**Exercise:**
Rewrite the rows from the line containing "pose: elev=211.7 azim=141.4" through the last row, changing every "pose" to "view" and leaving everything else as it is.

Stored dataset rows:
▽
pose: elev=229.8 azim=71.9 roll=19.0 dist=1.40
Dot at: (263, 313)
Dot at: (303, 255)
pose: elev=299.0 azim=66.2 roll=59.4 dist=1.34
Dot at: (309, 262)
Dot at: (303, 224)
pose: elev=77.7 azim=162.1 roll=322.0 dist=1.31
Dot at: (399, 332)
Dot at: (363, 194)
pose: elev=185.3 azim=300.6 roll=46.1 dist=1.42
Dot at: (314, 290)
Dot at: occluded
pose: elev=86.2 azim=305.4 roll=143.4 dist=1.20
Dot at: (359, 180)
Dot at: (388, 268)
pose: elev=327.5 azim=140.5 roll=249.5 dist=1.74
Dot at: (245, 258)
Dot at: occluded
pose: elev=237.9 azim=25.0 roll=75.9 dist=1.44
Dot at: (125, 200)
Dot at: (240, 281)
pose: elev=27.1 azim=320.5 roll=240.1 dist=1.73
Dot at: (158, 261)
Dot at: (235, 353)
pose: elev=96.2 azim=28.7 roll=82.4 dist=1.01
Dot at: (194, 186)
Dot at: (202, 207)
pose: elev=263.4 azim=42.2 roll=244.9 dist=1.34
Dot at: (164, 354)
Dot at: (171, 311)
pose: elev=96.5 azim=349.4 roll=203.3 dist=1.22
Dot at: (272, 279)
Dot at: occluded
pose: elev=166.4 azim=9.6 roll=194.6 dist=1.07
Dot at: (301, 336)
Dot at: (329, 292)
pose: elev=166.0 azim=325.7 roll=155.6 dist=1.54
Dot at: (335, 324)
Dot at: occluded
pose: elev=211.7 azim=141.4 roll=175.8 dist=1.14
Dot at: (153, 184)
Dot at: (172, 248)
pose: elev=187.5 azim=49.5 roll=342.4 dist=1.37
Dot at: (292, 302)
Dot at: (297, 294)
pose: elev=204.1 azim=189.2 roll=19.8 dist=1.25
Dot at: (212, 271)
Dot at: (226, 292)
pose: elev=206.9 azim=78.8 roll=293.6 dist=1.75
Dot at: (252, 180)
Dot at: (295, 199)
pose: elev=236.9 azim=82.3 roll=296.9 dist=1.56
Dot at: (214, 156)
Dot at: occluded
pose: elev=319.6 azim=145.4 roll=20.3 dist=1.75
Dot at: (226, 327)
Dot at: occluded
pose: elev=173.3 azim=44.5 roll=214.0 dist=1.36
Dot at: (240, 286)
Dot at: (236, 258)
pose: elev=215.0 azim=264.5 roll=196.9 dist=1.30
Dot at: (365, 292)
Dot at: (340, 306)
△
**Task answer:**
view: elev=211.7 azim=141.4 roll=175.8 dist=1.14
Dot at: (153, 184)
Dot at: (172, 248)
view: elev=187.5 azim=49.5 roll=342.4 dist=1.37
Dot at: (292, 302)
Dot at: (297, 294)
view: elev=204.1 azim=189.2 roll=19.8 dist=1.25
Dot at: (212, 271)
Dot at: (226, 292)
view: elev=206.9 azim=78.8 roll=293.6 dist=1.75
Dot at: (252, 180)
Dot at: (295, 199)
view: elev=236.9 azim=82.3 roll=296.9 dist=1.56
Dot at: (214, 156)
Dot at: occluded
view: elev=319.6 azim=145.4 roll=20.3 dist=1.75
Dot at: (226, 327)
Dot at: occluded
view: elev=173.3 azim=44.5 roll=214.0 dist=1.36
Dot at: (240, 286)
Dot at: (236, 258)
view: elev=215.0 azim=264.5 roll=196.9 dist=1.30
Dot at: (365, 292)
Dot at: (340, 306)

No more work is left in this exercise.